● **WHAT IS BEING ASKED**: Reproduce every line of the entries below verbatim, leaving out the pictures.
#### SUPPLIED DATA ####
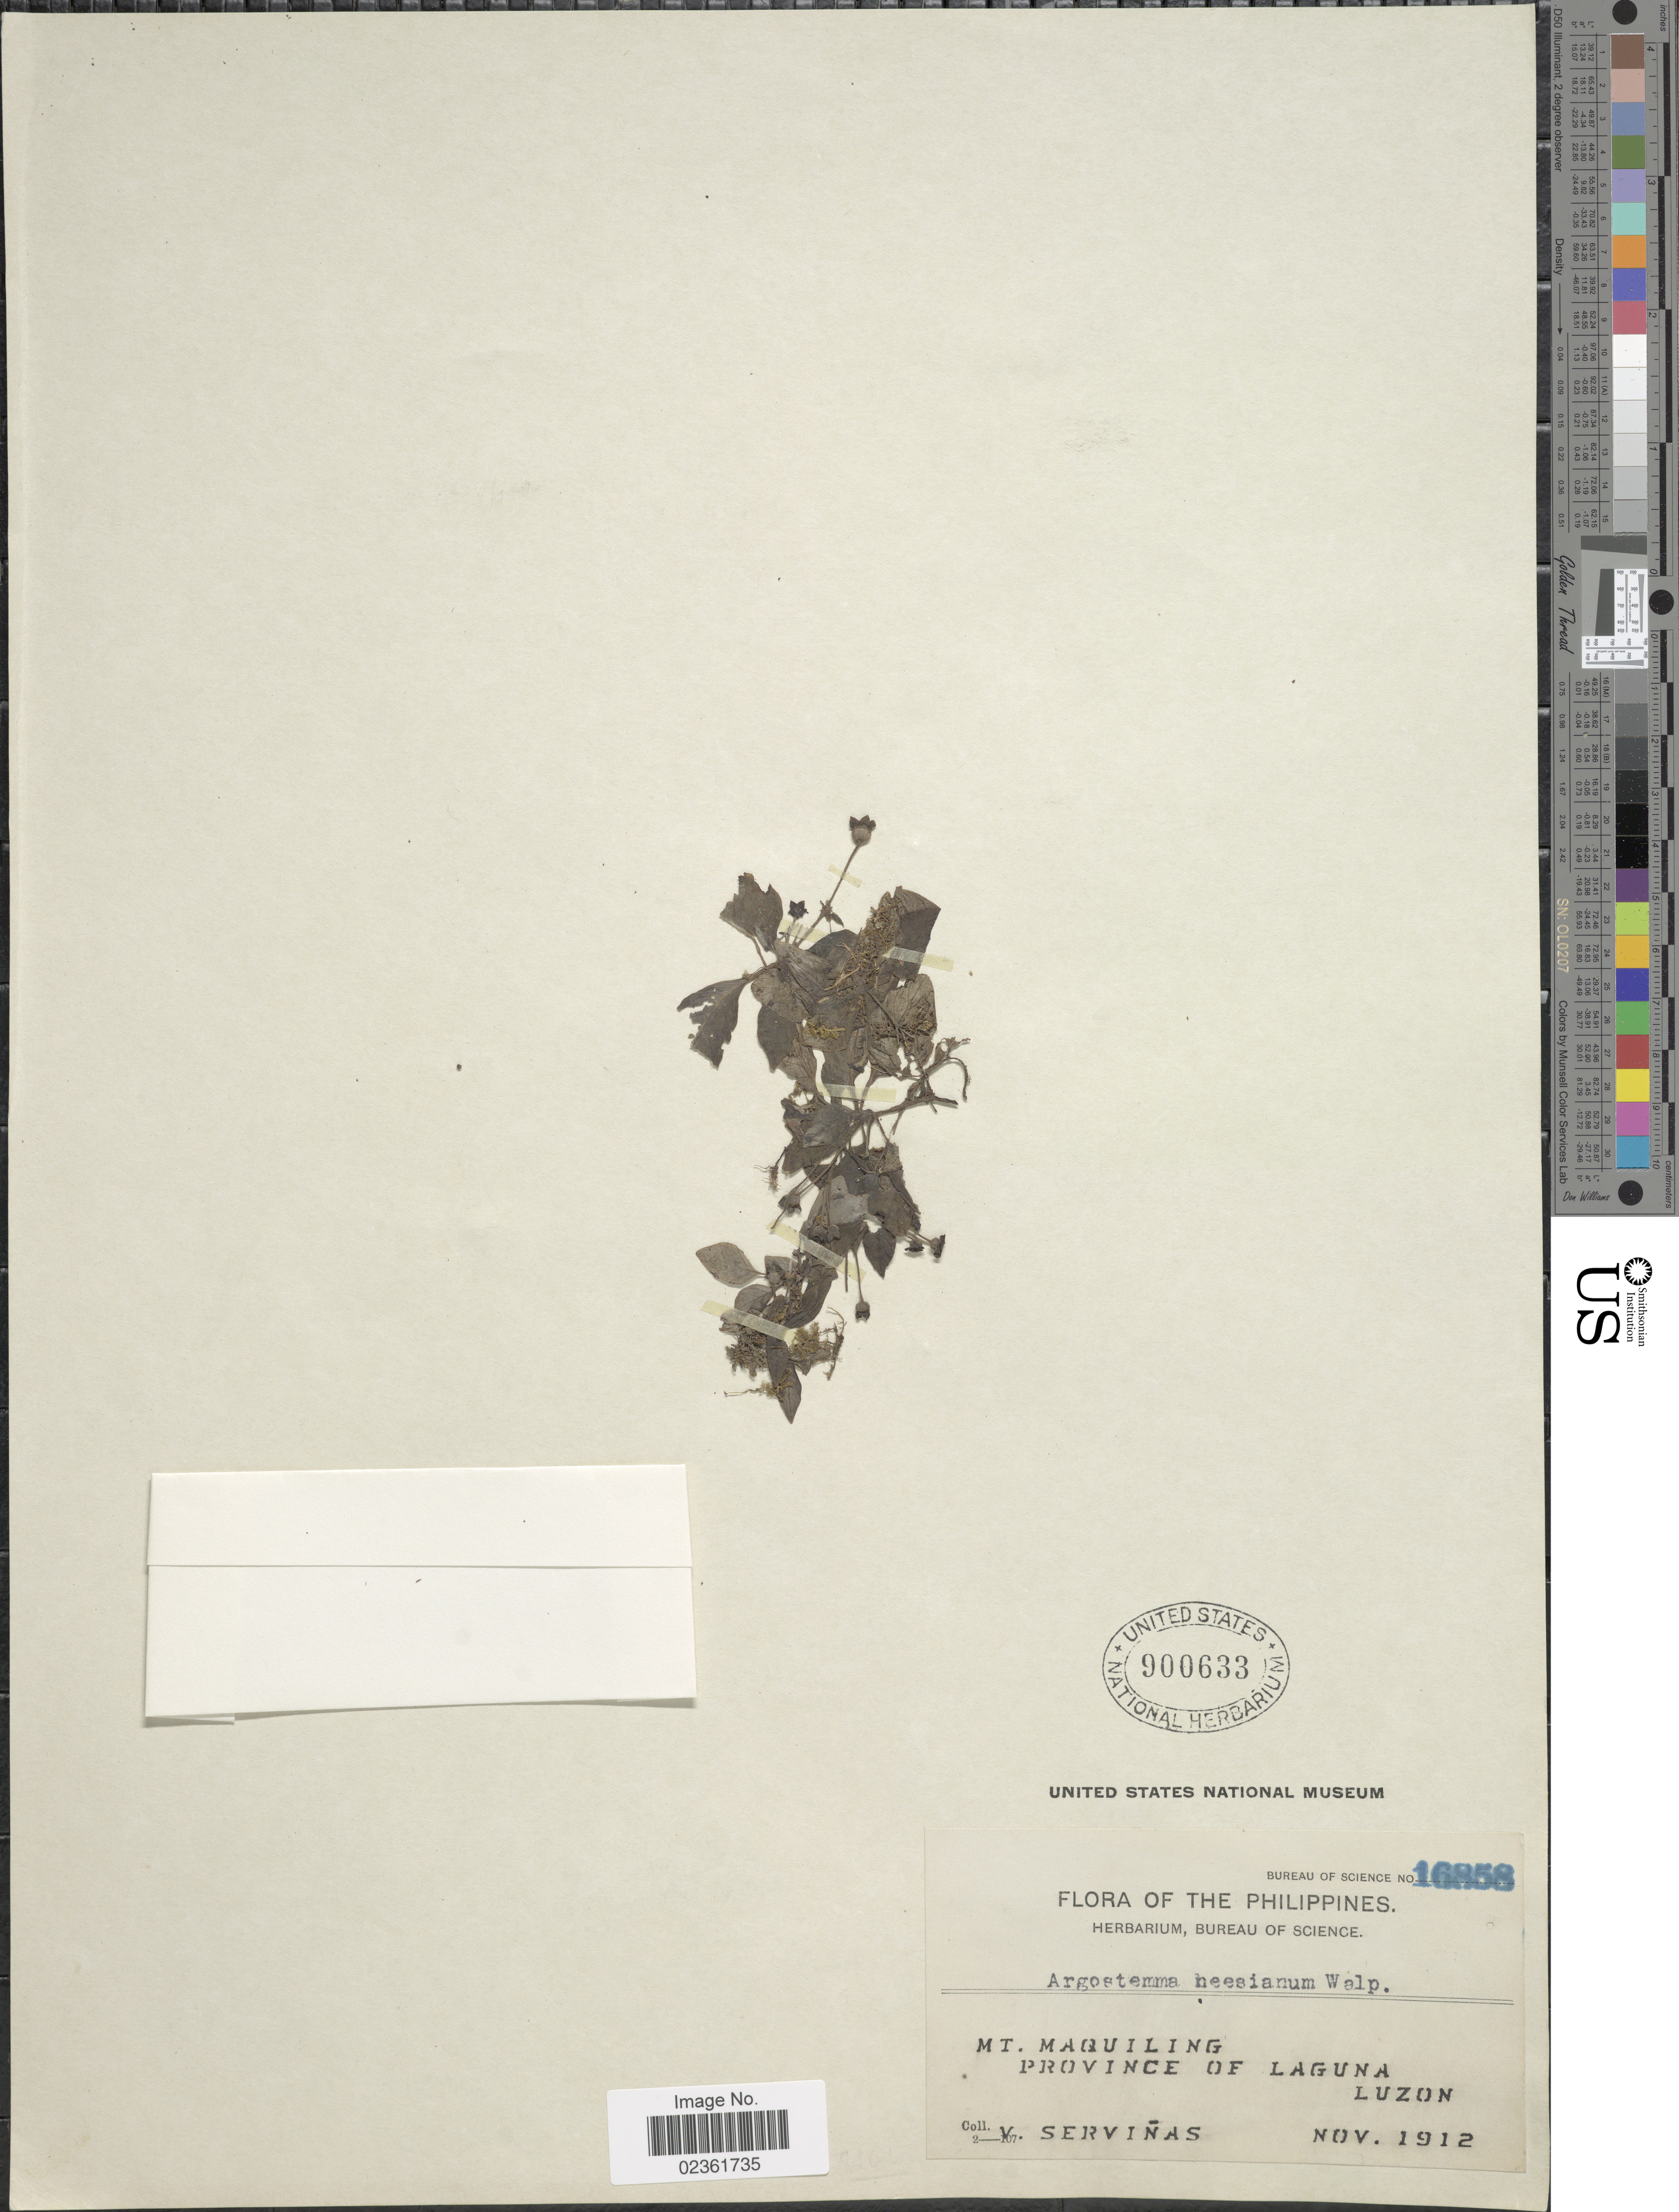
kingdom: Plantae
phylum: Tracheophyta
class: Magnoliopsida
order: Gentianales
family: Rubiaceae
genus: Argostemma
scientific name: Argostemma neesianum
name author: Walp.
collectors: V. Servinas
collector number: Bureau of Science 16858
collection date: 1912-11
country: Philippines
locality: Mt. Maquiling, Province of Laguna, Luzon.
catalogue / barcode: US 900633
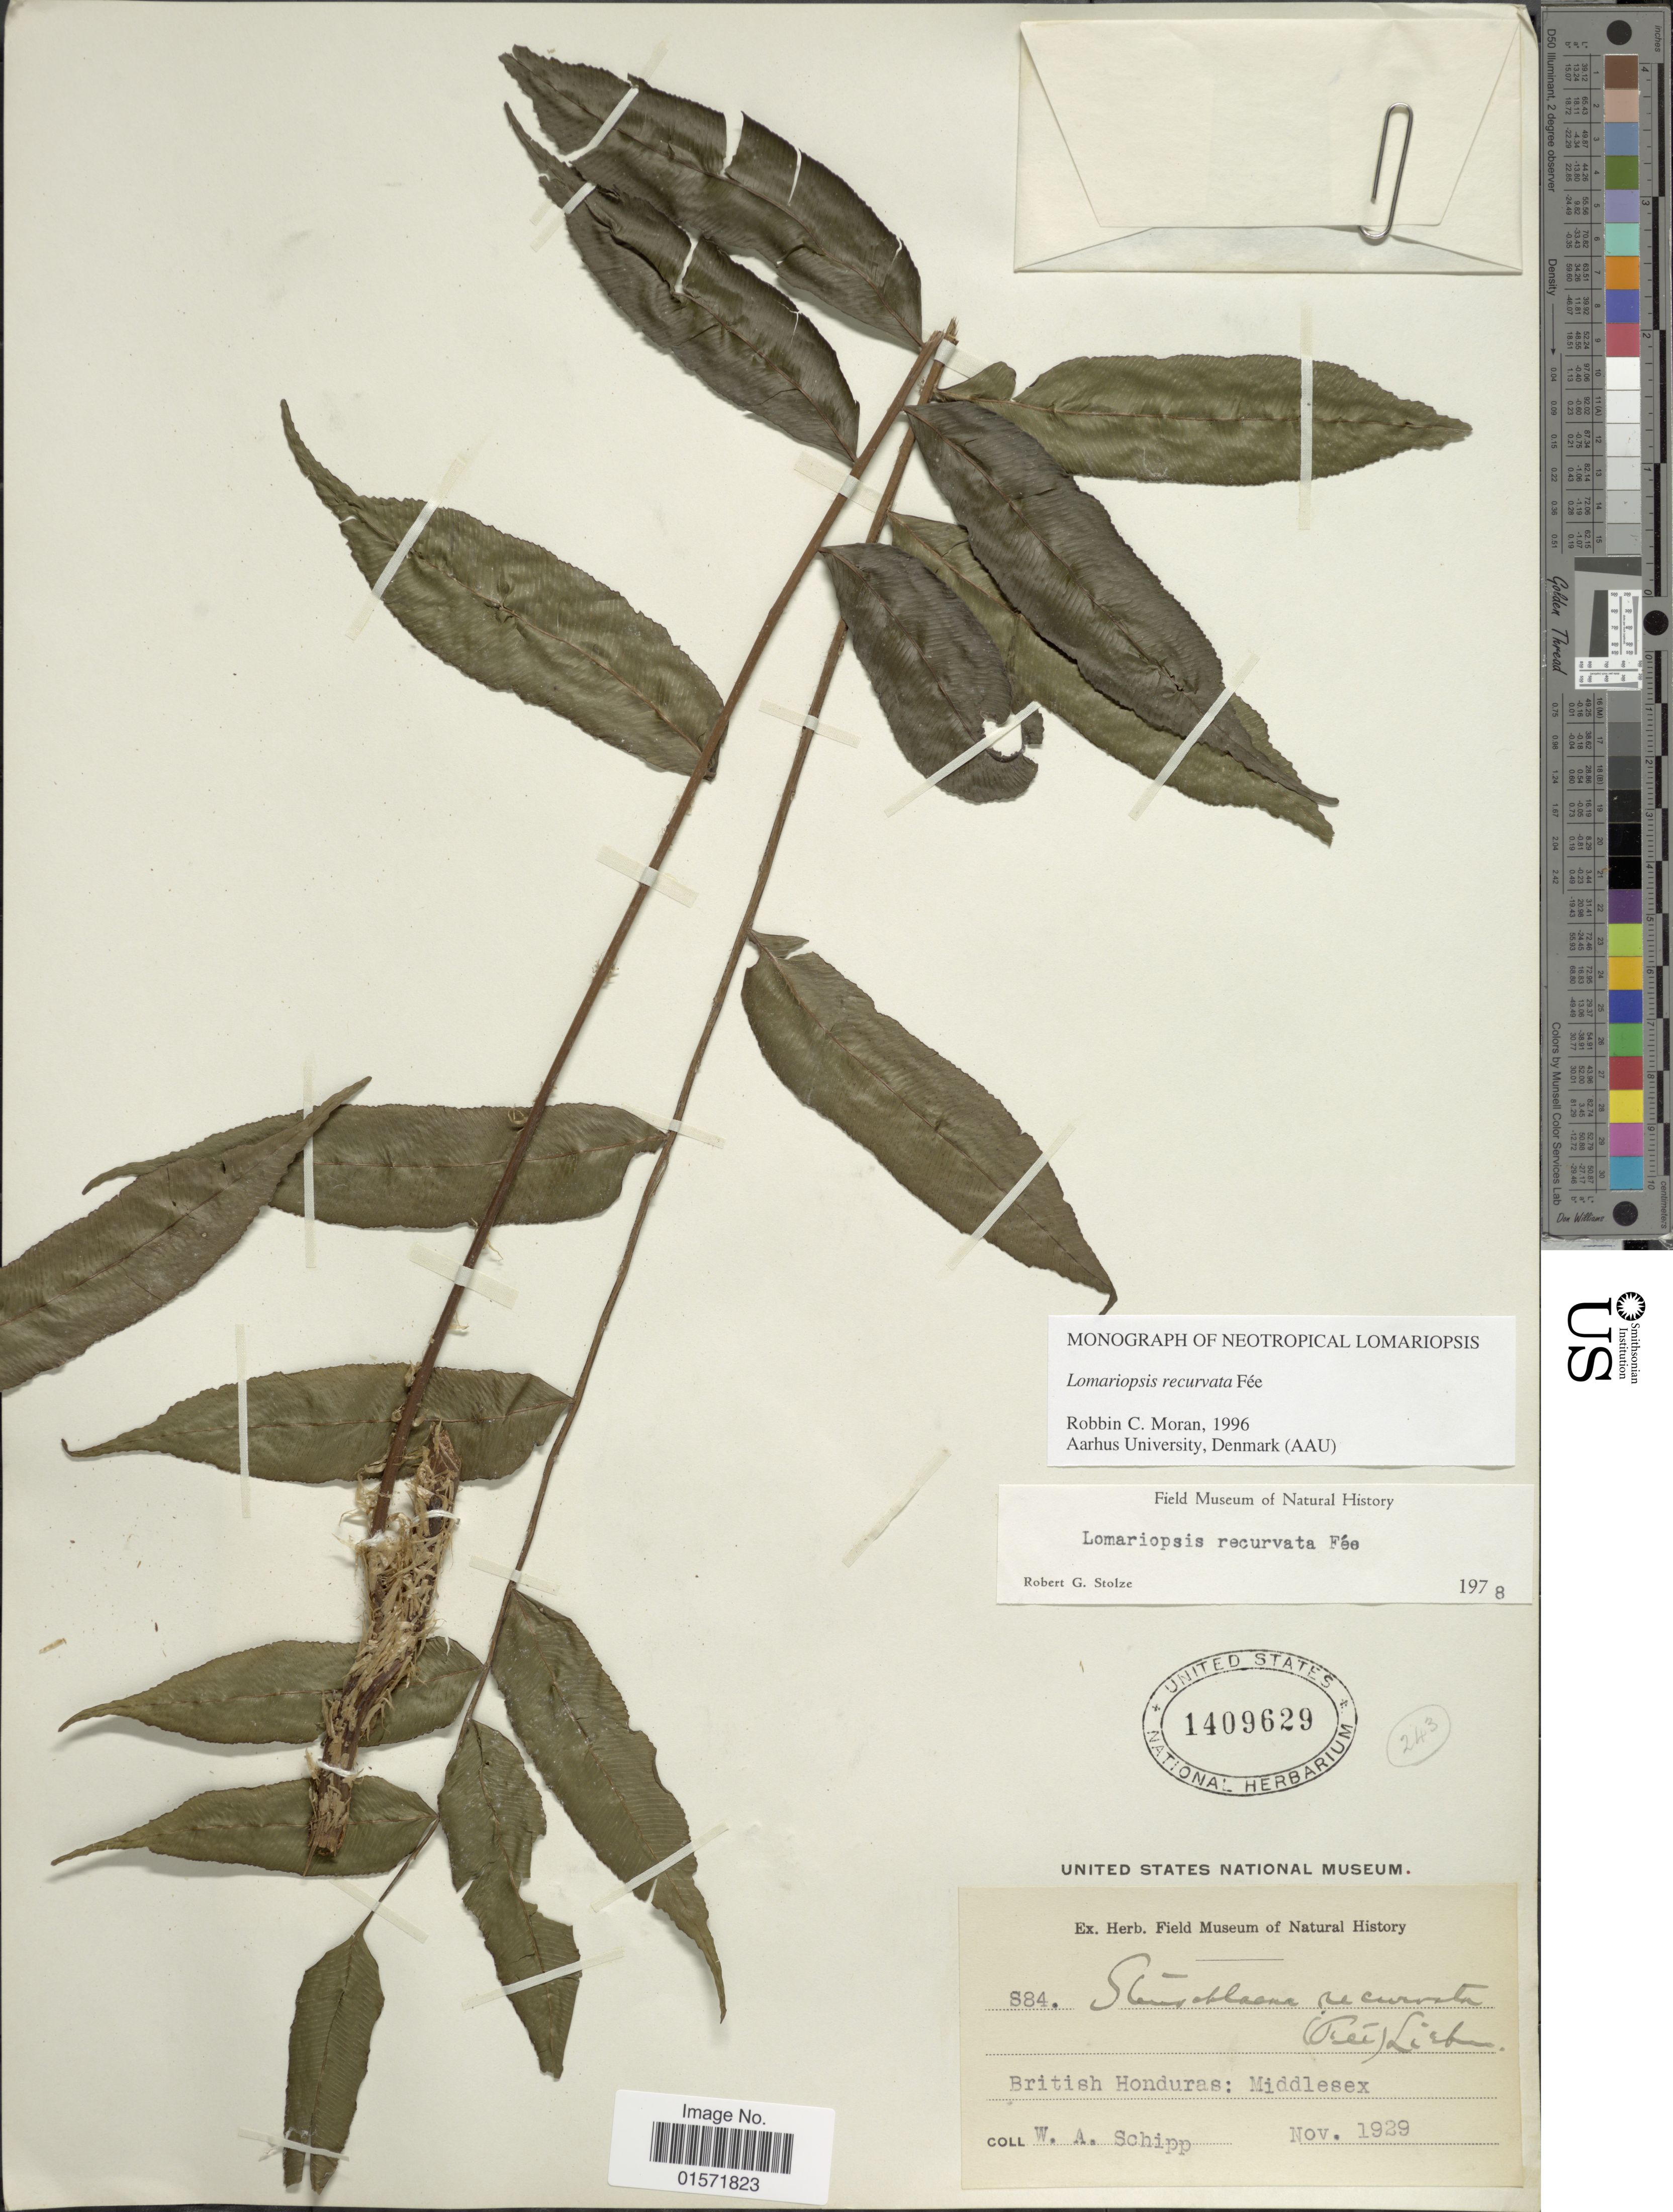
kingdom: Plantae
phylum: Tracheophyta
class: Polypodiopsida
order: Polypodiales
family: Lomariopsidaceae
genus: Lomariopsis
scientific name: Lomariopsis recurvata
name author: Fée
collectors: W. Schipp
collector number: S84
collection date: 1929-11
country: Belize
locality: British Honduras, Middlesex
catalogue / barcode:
####
● **RESULT BELOW**:
kingdom: Plantae
phylum: Tracheophyta
class: Magnoliopsida
order: Gentianales
family: Rubiaceae
genus: Argostemma
scientific name: Argostemma neesianum
name author: Walp.
collectors: V. Servinas
collector number: Bureau of Science 16858
collection date: 1912-11
country: Philippines
locality: Mt. Maquiling, Province of Laguna, Luzon.
catalogue / barcode: US 900633
kingdom: Plantae
phylum: Tracheophyta
class: Polypodiopsida
order: Polypodiales
family: Lomariopsidaceae
genus: Lomariopsis
scientific name: Lomariopsis recurvata
name author: Fée
collectors: W. Schipp
collector number: S84
collection date: 1929-11
country: Belize
locality: British Honduras, Middlesex
catalogue / barcode:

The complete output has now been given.